(Beginning of PROVIDED RECORDS)

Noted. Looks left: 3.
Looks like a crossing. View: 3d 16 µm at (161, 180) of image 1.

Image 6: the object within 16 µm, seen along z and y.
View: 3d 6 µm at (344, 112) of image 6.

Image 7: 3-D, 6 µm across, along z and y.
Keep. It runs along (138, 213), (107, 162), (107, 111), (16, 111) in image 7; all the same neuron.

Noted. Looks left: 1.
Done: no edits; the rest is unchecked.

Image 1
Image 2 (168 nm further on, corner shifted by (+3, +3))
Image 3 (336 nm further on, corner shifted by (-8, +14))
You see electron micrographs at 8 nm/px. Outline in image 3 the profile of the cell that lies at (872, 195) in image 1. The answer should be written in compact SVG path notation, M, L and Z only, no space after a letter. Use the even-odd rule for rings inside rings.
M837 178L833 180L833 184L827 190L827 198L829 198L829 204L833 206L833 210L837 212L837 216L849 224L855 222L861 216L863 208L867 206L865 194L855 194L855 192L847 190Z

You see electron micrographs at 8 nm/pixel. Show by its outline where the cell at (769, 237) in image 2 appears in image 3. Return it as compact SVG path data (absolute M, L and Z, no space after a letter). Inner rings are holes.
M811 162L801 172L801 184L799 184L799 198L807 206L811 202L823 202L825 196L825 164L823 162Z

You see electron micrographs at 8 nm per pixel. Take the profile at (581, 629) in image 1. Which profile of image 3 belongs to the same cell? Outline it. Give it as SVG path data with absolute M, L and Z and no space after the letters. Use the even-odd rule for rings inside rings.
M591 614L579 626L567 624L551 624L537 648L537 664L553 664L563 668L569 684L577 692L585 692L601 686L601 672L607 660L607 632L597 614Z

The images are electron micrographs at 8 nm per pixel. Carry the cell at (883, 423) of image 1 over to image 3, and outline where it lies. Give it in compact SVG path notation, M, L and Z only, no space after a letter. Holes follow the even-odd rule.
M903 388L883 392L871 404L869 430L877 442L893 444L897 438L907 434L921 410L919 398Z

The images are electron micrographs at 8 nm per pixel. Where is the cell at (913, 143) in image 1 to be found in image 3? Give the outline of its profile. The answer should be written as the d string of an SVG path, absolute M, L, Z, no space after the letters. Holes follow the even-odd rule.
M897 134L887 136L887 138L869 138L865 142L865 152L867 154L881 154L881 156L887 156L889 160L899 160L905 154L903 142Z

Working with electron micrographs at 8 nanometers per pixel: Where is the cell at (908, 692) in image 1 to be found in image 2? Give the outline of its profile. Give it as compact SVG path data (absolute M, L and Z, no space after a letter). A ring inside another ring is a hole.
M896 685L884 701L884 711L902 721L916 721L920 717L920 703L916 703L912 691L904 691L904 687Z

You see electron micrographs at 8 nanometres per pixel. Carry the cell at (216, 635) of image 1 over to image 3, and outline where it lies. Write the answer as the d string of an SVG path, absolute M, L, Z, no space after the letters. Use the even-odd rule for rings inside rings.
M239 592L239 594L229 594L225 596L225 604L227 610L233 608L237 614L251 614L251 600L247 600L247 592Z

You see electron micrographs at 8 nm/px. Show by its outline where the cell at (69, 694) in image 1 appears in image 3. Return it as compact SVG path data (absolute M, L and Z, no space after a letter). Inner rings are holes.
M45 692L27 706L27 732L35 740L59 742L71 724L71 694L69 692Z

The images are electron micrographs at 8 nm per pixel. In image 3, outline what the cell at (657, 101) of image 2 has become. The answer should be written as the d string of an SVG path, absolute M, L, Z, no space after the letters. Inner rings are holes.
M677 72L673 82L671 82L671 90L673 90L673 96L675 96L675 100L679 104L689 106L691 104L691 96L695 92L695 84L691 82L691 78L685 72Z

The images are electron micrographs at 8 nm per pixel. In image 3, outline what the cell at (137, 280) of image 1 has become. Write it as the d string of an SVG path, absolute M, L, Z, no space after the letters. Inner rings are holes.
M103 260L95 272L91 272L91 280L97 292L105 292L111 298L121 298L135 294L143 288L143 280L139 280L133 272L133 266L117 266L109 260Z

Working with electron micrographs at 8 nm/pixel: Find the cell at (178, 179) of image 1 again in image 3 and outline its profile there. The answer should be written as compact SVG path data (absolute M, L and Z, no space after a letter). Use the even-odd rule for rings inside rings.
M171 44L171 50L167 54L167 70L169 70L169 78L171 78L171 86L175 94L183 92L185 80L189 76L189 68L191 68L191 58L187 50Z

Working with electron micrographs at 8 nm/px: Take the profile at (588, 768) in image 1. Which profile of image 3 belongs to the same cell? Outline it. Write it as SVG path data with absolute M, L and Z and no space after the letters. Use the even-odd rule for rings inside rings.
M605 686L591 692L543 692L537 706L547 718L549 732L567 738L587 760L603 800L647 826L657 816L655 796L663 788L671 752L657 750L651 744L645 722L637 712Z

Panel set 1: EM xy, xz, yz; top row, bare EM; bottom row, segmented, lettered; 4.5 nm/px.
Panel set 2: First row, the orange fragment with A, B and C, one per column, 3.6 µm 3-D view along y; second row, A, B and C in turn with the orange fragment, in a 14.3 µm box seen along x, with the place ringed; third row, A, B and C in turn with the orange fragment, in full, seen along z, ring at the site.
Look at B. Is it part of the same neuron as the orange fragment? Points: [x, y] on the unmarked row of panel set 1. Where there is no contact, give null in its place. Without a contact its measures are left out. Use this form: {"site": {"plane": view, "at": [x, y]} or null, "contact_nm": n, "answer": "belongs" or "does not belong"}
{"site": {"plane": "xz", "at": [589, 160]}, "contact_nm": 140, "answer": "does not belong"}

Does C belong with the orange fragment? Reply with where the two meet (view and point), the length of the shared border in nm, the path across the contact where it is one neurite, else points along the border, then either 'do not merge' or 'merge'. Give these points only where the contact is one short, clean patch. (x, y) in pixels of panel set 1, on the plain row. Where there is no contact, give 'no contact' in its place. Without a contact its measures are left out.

(End of PROVIDED RECORDS)

### INSTRUCTIONS TO FOLLOW
Looking at the data above, show all lines where the word "corner" occurs.

### SOLUTION
Image 2 (168 nm further on, corner shifted by (+3, +3))
Image 3 (336 nm further on, corner shifted by (-8, +14))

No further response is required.